Nel giorno in cui la Juventus approva il bilancio 2024–25, Paolo Ziliani si lancia in uno dei suoi soliti sermoni indignati. Il tono è quello dell’inquisitore, il metodo quello del ragioniere da bar: prende una calcolatrice, somma le perdite civilistiche degli ultimi tre esercizi, supera quota 400 milioni e grida allo scandalo.
“Come può pensare la Juventus di cavarsela?”
“Chi chiederà conto di questo sgarro alle regole?”
E così, tra sospiri e allusioni, il verdetto è servito: secondo lui, la Juventus avrebbe violato il Fair Play Finanziario UEFA. Peccato che sia tutto sbagliato.
Il Fair Play non è una somma da Excel
Il Fair Play Finanziario non si basa sul bilancio civilistico. Non si calcola sommando le perdite nette da esercizio come farebbe un tifoso arrabbiato su Twitter. Il regolamento UEFA, aggiornato nel 2022, prevede il Football Earnings Rule, che misura la sostenibilità economica di un club su base triennale.
Sì, esiste un tetto di 60 milioni di deviazione negativa, ma può arrivare a 105 milioni se coperto da soci o parti correlate. E soprattutto, il calcolo esclude investimenti nel settore giovanile, nel calcio femminile, nelle infrastrutture e persino gli impatti legati al COVID. Insomma, il bilancio UEFA è un aggregato rettificato, non una semplice somma da Excel.
La forzatura di Ziliani
Ziliani questo lo sa, ma non lo dice. Gli interessa accusare. Così prende una cifra stimata di 50 milioni di perdita per il 2024–25, la somma ai 123,7 del 2022–23 e ai 199,2 del 2023–24, ignora che il 2021–22 è fuori dal triennio di riferimento e arriva a quota 373,9 milioni.
“Altro che 60 milioni!”, esclama.
Una forzatura retorica, non una violazione regolamentare.
Sotto esame, non condannata
La verità è che la Juventus è sotto esame UEFA, non sotto condanna. Il procedimento è aperto dal 18 settembre 2025, con esito atteso nella primavera 2026. Le possibili sanzioni? Multa, limitazioni alla registrazione UEFA, ma nessuna esclusione automatica.
Intanto, il club ha già scontato le pene per il triennio precedente:
- esclusione dalla Conference League 2023–24
- multa da 10 milioni
- bilanci sotto controllo
- parametri FIGC rispettati
Eppure, per Ziliani e affini, ogni verifica diventa una sentenza, ogni sanzione una prova di colpevolezza eterna.
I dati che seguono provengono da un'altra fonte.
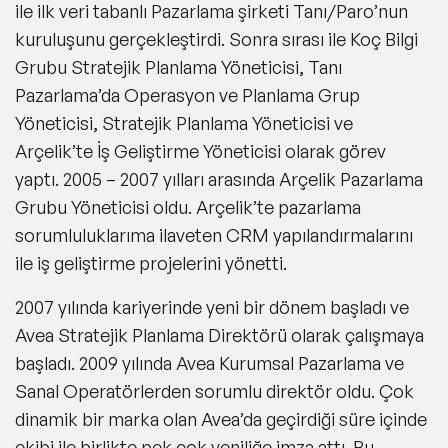
ile ilk veri tabanlı Pazarlama şirketi Tanı/Paro’nun
kuruluşunu gerçekleştirdi. Sonra sırası ile Koç Bilgi
Grubu Stratejik Planlama Yöneticisi, Tanı
Pazarlama’da Operasyon ve Planlama Grup
Yöneticisi, Stratejik Planlama Yöneticisi ve
Arçelik’te İş Geliştirme Yöneticisi olarak görev
yaptı. 2005 – 2007 yılları arasında Arçelik Pazarlama
Grubu Yöneticisi oldu. Arçelik’te pazarlama
sorumluluklarıma ilaveten CRM yapılandırmalarını
ile iş geliştirme projelerini yönetti.
2007 yılında kariyerinde yeni bir dönem başladı ve
Avea Stratejik Planlama Direktörü olarak çalışmaya
başladı. 2009 yılında Avea Kurumsal Pazarlama ve
Sanal Operatörlerden sorumlu direktör oldu. Çok
dinamik bir marka olan Avea’da geçirdiği süre içinde
ekibi ile birlikte pek çok yeniliğe imza attı. Bu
Il problema vero: la disinformazione
Il problema non è la critica, è la disinformazione. Chi legge Ziliani senza conoscere le regole UEFA finisce per credere che:
- basti una somma per condannare
- il Fair Play sia una questione di calcolatrice e non di regolamento
- la Juventus sia un club recidivo, quando invece è tra i pochi ad aver già scontato le proprie sanzioni
Il giornalismo dovrebbe spiegare, non manipolare. Dovrebbe distinguere tra:
- bilancio civilistico e aggregato UEFA
- perdita netta e deviazione rettificata
- procedimento e condanna
Tre cose che, nel caso di Ziliani, sembrano sempre più fuori bilancio.